Even when the conversation gets loud.
While speaking with Sports Business Journal (see video below), Khan was asked how much fan backlash it would take for WWE to pivot creative direction. His response framed the company’s decision-making around performance metrics rather than social media sentiment.
“We will never respond to social media criticism,” Khan bluntly stated. “Again, if ratings are down, if revenue is down, if relevancy is down, it’s up to us.”
In other words, WWE is looking at the numbers, not Twitter reactions, when determining whether something is working or not.
Khan also revisited one of the most heavily debated creative stretches in recent memory: WrestleMania 40. When The Rock entered the main event picture opposite Roman Reigns, many fans believed WWE altered its original plans in response to the viral “#WeWantCody” movement, which pushed for Cody Rhodes to finish his story.

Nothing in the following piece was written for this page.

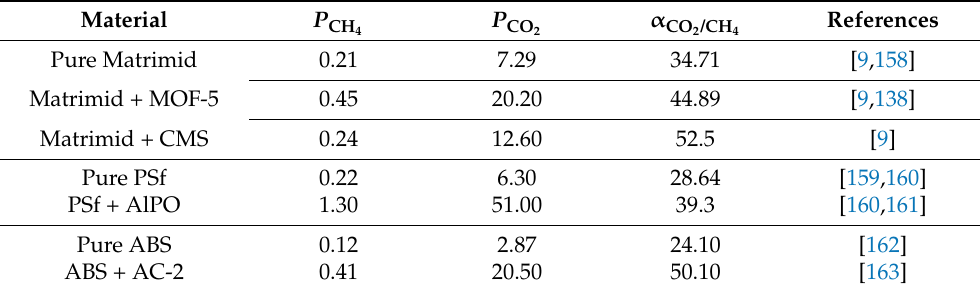
Table 5. Promising MMMs for purification of natural gas.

That theory, however, doesn’t line up with Khan’s version of events.
“The plan was always how it ended up in Philly two years ago,” he said.
According to Khan, WWE intentionally let speculation run wild while sticking to its long-term direction behind the scenes.
“Sometimes it’s a predetermined outcome in wrestling,” Khan continued. “You want to throw the fans off. You want to let things bake and then boom, it ends up the way that we wanted it to end up. It never changed. That was just online rumors and gossip that we were changing.”